--- ACTION ITEM ---
Extract the text from every one of the records below, copying each line word for word and in its original order.

--- RECORDS FOR PROCESSING ---
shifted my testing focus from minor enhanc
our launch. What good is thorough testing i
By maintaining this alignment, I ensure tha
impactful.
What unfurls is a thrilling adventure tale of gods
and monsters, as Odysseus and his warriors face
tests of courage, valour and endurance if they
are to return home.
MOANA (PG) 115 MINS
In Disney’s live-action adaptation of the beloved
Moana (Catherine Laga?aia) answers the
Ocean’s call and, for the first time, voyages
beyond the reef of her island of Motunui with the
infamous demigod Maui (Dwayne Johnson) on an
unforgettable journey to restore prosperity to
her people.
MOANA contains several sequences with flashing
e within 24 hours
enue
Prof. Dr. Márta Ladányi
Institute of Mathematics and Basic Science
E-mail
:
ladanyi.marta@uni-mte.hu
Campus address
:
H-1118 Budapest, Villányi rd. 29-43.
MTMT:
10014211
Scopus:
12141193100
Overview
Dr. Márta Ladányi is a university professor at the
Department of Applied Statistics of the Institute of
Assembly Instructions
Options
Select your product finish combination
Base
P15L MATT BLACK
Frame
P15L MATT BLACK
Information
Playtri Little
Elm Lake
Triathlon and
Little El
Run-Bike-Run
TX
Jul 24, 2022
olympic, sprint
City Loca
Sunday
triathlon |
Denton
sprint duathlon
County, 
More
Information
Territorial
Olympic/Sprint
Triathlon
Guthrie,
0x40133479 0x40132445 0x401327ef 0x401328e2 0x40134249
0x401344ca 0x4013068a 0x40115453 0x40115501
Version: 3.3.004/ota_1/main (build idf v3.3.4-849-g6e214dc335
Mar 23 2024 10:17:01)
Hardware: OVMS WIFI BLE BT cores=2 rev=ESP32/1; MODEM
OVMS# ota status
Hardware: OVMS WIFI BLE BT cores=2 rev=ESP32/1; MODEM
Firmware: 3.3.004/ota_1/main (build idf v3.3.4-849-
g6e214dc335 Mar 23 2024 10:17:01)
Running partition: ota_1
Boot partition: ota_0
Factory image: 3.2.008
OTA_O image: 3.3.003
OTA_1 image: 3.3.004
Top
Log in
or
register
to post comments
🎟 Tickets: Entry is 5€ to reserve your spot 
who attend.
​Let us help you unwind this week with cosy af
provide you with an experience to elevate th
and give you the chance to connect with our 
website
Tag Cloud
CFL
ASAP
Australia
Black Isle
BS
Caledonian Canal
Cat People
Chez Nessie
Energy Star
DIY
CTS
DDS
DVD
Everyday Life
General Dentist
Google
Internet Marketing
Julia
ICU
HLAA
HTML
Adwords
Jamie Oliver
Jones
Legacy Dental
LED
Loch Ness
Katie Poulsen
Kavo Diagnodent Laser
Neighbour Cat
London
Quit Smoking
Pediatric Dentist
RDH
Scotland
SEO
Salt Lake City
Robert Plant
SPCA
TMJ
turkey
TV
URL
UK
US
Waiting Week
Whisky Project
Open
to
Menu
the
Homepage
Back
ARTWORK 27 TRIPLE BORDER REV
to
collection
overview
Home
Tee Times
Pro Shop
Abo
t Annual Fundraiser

--- EXERCISE ANSWER ---
shifted my testing focus from minor enhanc
our launch. What good is thorough testing i
By maintaining this alignment, I ensure tha
impactful.
What unfurls is a thrilling adventure tale of gods
and monsters, as Odysseus and his warriors face
tests of courage, valour and endurance if they
are to return home.
MOANA (PG) 115 MINS
In Disney’s live-action adaptation of the beloved
Moana (Catherine Laga?aia) answers the
Ocean’s call and, for the first time, voyages
beyond the reef of her island of Motunui with the
infamous demigod Maui (Dwayne Johnson) on an
unforgettable journey to restore prosperity to
her people.
MOANA contains several sequences with flashing
e within 24 hours
enue
Prof. Dr. Márta Ladányi
Institute of Mathematics and Basic Science
E-mail
:
ladanyi.marta@uni-mte.hu
Campus address
:
H-1118 Budapest, Villányi rd. 29-43.
MTMT:
10014211
Scopus:
12141193100
Overview
Dr. Márta Ladányi is a university professor at the
Department of Applied Statistics of the Institute of
Assembly Instructions
Options
Select your product finish combination
Base
P15L MATT BLACK
Frame
P15L MATT BLACK
Information
Playtri Little
Elm Lake
Triathlon and
Little El
Run-Bike-Run
TX
Jul 24, 2022
olympic, sprint
City Loca
Sunday
triathlon |
Denton
sprint duathlon
County, 
More
Information
Territorial
Olympic/Sprint
Triathlon
Guthrie,
0x40133479 0x40132445 0x401327ef 0x401328e2 0x40134249
0x401344ca 0x4013068a 0x40115453 0x40115501
Version: 3.3.004/ota_1/main (build idf v3.3.4-849-g6e214dc335
Mar 23 2024 10:17:01)
Hardware: OVMS WIFI BLE BT cores=2 rev=ESP32/1; MODEM
OVMS# ota status
Hardware: OVMS WIFI BLE BT cores=2 rev=ESP32/1; MODEM
Firmware: 3.3.004/ota_1/main (build idf v3.3.4-849-
g6e214dc335 Mar 23 2024 10:17:01)
Running partition: ota_1
Boot partition: ota_0
Factory image: 3.2.008
OTA_O image: 3.3.003
OTA_1 image: 3.3.004
Top
Log in
or
register
to post comments
🎟 Tickets: Entry is 5€ to reserve your spot 
who attend.
​Let us help you unwind this week with cosy af
provide you with an experience to elevate th
and give you the chance to connect with our 
website
Tag Cloud
CFL
ASAP
Australia
Black Isle
BS
Caledonian Canal
Cat People
Chez Nessie
Energy Star
DIY
CTS
DDS
DVD
Everyday Life
General Dentist
Google
Internet Marketing
Julia
ICU
HLAA
HTML
Adwords
Jamie Oliver
Jones
Legacy Dental
LED
Loch Ness
Katie Poulsen
Kavo Diagnodent Laser
Neighbour Cat
London
Quit Smoking
Pediatric Dentist
RDH
Scotland
SEO
Salt Lake City
Robert Plant
SPCA
TMJ
turkey
TV
URL
UK
US
Waiting Week
Whisky Project
Open
to
Menu
the
Homepage
Back
ARTWORK 27 TRIPLE BORDER REV
to
collection
overview
Home
Tee Times
Pro Shop
Abo
t Annual Fundraiser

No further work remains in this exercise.